Durante el pasado fin de semana, Trump advirtió que ocho naciones pertenecientes a la OTAN podrían enfrentar aranceles adicionales de importación del 10% si no se concreta un acuerdo para que EE. UU. adquiera el territorio danés. El lunes, el mandatario ratificó su postura sobre Groenlandia, mientras la Unión Europea ya baraja aranceles de represalia por un valor de 108.000 millones de dólares. Se advierte además que Washington podría activar un “instrumento anticoerción”, con un riesgo potencial de pérdida de 8 billones de dólares para activos estadounidenses.
En otra medida de presión, Trump amenazó con aplicar un arancel del 200% a los vinos provenientes de Francia, luego de que el presidente Emmanuel Macron declinara participar en la denominada “Junta de la Paz” propuesta por la administración estadounidense.

Reacciones internacionales y mercado tecnológico
La respuesta desde el viejo continente fue contundente.
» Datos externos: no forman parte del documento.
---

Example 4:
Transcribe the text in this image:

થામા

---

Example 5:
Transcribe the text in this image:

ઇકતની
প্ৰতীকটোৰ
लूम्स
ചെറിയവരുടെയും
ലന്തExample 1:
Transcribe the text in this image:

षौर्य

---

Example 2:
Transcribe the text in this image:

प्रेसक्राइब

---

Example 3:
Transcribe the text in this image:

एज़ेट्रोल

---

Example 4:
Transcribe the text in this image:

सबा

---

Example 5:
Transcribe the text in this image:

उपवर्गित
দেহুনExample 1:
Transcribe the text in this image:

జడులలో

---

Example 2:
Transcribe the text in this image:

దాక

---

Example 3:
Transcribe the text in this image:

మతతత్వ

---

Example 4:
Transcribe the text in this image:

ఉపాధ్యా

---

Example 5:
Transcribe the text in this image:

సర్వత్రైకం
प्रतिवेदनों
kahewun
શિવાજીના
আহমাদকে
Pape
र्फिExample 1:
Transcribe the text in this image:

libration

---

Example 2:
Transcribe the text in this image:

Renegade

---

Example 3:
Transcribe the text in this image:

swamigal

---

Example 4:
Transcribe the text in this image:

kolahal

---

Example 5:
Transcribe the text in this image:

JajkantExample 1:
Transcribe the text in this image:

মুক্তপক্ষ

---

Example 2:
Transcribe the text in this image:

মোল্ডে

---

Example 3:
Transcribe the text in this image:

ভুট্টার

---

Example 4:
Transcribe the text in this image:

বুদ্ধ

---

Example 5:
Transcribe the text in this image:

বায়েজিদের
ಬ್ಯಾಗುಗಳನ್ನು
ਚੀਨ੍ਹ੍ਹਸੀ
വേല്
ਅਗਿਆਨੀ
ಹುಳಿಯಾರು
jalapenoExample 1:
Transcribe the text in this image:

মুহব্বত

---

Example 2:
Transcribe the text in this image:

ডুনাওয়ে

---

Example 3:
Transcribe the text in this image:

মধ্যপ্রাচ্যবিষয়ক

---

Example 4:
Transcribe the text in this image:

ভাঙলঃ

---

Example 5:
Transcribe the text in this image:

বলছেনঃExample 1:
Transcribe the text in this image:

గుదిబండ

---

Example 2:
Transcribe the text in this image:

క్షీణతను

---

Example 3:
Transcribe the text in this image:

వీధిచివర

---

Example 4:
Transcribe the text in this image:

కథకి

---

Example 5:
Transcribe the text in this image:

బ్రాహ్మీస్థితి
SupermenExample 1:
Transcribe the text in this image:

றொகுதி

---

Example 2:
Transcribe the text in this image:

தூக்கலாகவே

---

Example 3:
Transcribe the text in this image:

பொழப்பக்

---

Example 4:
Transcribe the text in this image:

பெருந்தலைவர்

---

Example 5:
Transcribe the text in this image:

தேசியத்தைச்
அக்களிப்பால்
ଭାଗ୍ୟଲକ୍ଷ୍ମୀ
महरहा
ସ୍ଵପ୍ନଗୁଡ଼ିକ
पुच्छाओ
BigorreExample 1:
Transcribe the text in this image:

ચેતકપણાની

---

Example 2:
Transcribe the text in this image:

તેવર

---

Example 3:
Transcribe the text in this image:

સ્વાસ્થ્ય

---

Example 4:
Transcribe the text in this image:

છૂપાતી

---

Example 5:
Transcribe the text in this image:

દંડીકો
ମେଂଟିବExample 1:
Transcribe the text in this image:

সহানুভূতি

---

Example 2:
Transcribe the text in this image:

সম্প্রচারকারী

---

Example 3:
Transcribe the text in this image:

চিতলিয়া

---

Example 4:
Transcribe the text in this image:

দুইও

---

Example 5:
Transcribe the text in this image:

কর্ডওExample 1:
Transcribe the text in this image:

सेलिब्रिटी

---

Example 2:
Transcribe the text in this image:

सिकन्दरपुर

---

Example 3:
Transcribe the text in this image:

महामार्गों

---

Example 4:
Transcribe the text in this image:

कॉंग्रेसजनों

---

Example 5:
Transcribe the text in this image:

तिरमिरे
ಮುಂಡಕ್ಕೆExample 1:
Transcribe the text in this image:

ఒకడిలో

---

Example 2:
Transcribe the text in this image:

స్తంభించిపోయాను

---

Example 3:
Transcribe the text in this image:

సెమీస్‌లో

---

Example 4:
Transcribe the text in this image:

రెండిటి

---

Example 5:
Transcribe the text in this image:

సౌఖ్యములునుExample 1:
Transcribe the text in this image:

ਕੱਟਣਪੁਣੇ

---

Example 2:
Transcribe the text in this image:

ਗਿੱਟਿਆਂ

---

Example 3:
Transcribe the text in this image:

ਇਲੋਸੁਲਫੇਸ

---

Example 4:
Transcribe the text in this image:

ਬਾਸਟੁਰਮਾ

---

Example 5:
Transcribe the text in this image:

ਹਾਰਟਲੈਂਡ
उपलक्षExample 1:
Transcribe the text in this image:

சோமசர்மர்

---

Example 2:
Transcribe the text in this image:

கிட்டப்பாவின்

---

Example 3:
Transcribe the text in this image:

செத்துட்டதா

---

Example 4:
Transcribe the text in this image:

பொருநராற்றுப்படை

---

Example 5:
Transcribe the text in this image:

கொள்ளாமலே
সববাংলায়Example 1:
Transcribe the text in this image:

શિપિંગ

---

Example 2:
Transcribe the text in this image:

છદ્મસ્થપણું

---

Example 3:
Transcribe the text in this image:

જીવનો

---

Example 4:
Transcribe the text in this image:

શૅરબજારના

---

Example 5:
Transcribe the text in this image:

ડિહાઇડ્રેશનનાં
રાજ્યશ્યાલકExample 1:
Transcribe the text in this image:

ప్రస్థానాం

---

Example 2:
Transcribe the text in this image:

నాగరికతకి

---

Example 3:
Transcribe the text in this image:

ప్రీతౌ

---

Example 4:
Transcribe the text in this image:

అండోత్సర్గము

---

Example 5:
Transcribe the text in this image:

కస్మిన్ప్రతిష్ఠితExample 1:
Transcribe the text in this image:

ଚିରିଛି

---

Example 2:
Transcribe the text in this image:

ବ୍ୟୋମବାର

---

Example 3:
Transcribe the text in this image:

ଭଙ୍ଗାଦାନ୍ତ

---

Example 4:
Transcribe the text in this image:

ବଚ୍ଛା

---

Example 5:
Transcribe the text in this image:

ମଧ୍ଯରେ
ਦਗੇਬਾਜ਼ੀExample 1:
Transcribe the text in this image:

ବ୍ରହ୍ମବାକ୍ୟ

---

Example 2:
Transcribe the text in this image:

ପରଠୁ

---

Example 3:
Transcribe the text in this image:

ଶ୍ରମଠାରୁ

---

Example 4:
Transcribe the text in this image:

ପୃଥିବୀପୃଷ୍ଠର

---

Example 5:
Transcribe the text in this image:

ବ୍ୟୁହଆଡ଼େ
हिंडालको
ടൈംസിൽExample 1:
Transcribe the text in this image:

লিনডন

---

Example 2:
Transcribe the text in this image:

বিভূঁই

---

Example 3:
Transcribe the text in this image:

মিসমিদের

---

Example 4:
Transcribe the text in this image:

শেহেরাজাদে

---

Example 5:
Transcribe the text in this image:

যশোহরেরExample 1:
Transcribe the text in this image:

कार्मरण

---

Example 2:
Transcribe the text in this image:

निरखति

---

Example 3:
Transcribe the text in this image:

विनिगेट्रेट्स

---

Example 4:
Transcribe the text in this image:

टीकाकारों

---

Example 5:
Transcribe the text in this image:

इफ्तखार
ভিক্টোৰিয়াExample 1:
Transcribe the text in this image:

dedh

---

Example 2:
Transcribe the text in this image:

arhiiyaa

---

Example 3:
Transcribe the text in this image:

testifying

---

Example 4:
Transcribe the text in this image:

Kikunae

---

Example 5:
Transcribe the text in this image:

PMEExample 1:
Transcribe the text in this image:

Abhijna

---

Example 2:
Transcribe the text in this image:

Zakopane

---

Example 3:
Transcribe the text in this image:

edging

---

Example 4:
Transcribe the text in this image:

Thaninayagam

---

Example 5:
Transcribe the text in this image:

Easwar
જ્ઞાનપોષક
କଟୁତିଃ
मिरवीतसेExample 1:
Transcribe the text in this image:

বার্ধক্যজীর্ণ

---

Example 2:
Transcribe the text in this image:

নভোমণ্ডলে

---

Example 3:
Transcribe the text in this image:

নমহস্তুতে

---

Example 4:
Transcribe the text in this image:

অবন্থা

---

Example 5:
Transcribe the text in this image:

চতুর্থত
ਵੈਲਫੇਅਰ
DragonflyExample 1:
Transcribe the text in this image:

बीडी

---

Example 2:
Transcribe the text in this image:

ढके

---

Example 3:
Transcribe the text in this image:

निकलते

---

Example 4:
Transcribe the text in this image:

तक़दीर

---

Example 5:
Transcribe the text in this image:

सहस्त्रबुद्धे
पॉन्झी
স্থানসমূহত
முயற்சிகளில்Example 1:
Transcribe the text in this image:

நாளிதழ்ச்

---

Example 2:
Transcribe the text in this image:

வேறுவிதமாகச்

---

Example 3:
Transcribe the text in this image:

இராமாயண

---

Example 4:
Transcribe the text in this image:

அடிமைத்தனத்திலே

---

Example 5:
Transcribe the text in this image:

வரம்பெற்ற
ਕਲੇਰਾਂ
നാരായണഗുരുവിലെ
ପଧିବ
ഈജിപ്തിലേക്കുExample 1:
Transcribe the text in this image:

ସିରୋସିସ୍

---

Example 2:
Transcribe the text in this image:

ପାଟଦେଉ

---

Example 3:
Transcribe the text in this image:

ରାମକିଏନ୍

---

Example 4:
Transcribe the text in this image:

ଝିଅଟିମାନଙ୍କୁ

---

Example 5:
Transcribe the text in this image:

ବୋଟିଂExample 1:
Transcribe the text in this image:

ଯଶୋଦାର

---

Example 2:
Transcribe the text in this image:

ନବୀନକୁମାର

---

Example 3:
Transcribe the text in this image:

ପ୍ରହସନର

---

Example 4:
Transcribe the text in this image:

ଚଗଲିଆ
Ursula von der Leyen, presidenta de la Comisión Europea, aseguró que la contestación de la Unión será
“implacable, unida y proporcional”
, lo que ha mantenido los niveles de tensión al máximo. Paralelamente, el primer ministro de Groenlandia hizo un llamado a su población para estar alertas ante una posible invasión.
Por otro lado, los rendimientos de los bonos del Tesoro llegaron a sus puntos más altos en cuatro meses, presionados por la caída de la deuda japonesa. El dólar, medido por el índice DXY, retrocedió a mínimos de dos semanas bajo la tendencia de “Vender América”. En el sector tecnológico, firmas como Nvidia y Broadcom lideraron las bajas ante el temor de una burbuja en la Inteligencia Artificial.
La comunidad financiera ahora centra su atención en el Foro Económico Mundial de Davos. Se espera que Donald Trump mantenga reuniones con otros líderes para abordar la situación de Groenlandia y brinde un discurso fundamental este miércoles.
Contexto y origen de las criptomonedas
Es relevante recordar que el Bitcoin fue la primera divisa digital, creada bajo el seudónimo de Satoshi Nakamoto en 2008 tras la crisis financiera global. Su concepción se basó en principios libertarios con el objetivo de desafiar a las entidades financieras tradicionales a través de la descentralización.
Bajo las siglas BTC, esta moneda emplea criptografía para asegurar una gestión fuera del control de organismos bancarios estatales, factor que contribuye a su volatilidad. Pese a su expansión y al surgimiento de otros activos como Ethereum, entidades de la talla del Banco Mundial, el Fondo Monetario Internacional (FMI) y el BID mantienen una postura escéptica sobre sus beneficios.
No obstante, el triunfo electoral de Donald Trump impulsó inicialmente al mercado cripto. A finales de 2024, el Bitcoin alcanzó un máximo histórico de 107.000 dólares por unidad, motivado por las declaraciones del presidente sobre establecer una reserva estratégica de criptoactivos en Estados Unidos.